The second is the principle evident in the three stories above. Poverty in Judaism is conceived not merely in material terms: the poor lack the means of sustenance. It is also conceived in psychological terms. Poverty humiliates. It robs people of dignity. It makes them dependent on others – thus depriving them of independence which the Torah sees as essential to self-respect.

This deep psychological insight is eloquently expressed in the third paragraph of the Grace after Meals: “Please, O Lord our God, do not make us dependent on the gifts or loans of other people, but only on Your full, open, holy and generous hand so that we may suffer neither shame nor humiliation for ever and all time.”

As a result, Jewish law focuses not only on how much we must give but also on the manner in which we do so. Ideally the donor should not know to whom he or she is giving (story 1), nor the recipient know from whom he or she is receiving (story 2). The third story exemplifies another principle: “If a poor person does not want to accept tzedakah, we should practice a form of [benign] deception and give it to him under the guise of a loan” (Maimonides, Laws of Gifts to the Poor 7:9).

Maimonides sums up the general principle thus: “Whoever gives charity to the poor with bad grace and averted eyes has lost all the merit of his action even though he gives him a thousand gold pieces. He should give with good grace and with joy and should sympathize with him in his plight, as it is said, ‘Have I not wept for those in trouble? Has not my soul grieved for the poor?’ [Job 30:25]” (Laws of Gifts to the Poor 10:4).

This is the logic behind two laws that are otherwise inexplicable. The first is “Even a poor person who is dependent on tzedakah is obliged to give tzedakah” (Laws of Gifts to the Poor 7:5). The law seems absurd. Why should we give money to the poor so that they may give to the poor? It makes sense only on this assumption – that giving is essential to human dignity and tzedakah is the obligation to ensure that everyone has that dignity.

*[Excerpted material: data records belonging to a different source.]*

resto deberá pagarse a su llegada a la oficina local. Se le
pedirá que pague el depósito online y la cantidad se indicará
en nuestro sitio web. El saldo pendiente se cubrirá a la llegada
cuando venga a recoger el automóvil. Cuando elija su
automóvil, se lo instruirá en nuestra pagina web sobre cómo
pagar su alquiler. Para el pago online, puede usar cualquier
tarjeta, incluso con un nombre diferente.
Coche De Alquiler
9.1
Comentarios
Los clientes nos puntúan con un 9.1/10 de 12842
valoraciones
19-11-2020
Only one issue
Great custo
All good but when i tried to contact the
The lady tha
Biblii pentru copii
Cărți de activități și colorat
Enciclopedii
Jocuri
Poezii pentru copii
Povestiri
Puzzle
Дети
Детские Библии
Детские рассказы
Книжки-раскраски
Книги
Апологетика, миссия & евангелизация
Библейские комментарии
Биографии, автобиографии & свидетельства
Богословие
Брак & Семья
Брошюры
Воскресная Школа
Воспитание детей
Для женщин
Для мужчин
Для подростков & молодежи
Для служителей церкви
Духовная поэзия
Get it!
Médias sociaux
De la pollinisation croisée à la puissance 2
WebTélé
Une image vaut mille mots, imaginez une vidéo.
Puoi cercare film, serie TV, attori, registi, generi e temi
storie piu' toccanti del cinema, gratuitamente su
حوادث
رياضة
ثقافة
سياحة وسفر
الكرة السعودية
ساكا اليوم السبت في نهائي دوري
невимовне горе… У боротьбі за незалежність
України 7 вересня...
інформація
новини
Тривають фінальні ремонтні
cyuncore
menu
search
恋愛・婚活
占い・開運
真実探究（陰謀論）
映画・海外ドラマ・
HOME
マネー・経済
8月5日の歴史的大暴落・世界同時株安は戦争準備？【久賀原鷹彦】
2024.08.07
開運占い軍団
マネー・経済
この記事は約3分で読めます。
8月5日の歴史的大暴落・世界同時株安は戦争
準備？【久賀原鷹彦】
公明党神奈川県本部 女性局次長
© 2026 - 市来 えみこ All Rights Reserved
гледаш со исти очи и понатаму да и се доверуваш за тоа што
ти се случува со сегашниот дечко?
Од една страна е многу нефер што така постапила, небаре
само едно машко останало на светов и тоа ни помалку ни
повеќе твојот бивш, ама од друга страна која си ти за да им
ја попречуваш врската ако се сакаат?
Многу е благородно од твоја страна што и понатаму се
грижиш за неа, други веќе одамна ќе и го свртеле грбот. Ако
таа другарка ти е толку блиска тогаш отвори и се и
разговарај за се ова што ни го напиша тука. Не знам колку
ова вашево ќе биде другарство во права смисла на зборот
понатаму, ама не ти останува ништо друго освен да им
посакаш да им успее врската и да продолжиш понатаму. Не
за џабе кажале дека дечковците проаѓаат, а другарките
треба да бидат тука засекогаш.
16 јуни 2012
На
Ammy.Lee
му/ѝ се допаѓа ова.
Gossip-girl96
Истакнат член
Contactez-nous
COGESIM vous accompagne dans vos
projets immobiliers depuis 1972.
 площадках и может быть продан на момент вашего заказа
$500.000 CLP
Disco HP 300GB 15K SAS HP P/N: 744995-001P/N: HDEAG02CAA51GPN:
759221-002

The second is the famous ruling of Maimonides that “the highest degree of charity, exceeded by none, is when a person assists a poor Jew by providing him with a gift or a loan or by accepting him into a business partnership or by helping him find employment – in a word, by putting him in a situation where he can dispense with other people’s aid” (Laws of Gifts to the Poor 10:7).

Giving someone a job or making him your partner would not normally be considered charity at all. It costs you nothing. But this further serves to show that tzedakah does not mean charity. It means giving people the means to live a dignified life, and any form of employment is more dignified, within the Jewish value system, than dependence.

We have in this ruling of Maimonides in the 12th century the principle that Muhammad Yunus rediscovered in our time, and for which he was awarded the Nobel Prize: the idea of micro-loans enabling poor people to start small businesses. It is a very powerful idea.

In contradistinction to many other religious systems, Judaism refused to romanticize poverty or anaesthetize its pain. Faith is not what Karl Marx called “the opium of the people.” The rabbis refused to see poverty as a blessed state, an affliction to be born with acceptance and grace. Instead, the rabbis called it “a kind of death” and “worse than 50 plagues.” They said, “Nothing is harder to bear than poverty, because he who is crushed by poverty is like one to whom all the troubles of the world cling and upon whom all the curses of Deuteronomy have descended. If all other troubles were placed on one side and poverty on the other, poverty would outweigh them all.”

Maimonides went to the heart of the matter when he said (The Guide for the Perplexed 3:27), “The well-being of the soul can only be obtained after that of the body has been secured.” Poverty is not a noble state. You cannot reach spiritual heights if you have no food to eat or a roof for your head, if you lack access to medical attention or are beset by financial worries.

I know of no saner approach to poverty, welfare, and social justice than that of Judaism. Unsurpassed in its time, it remains the benchmark of a decent society to this day.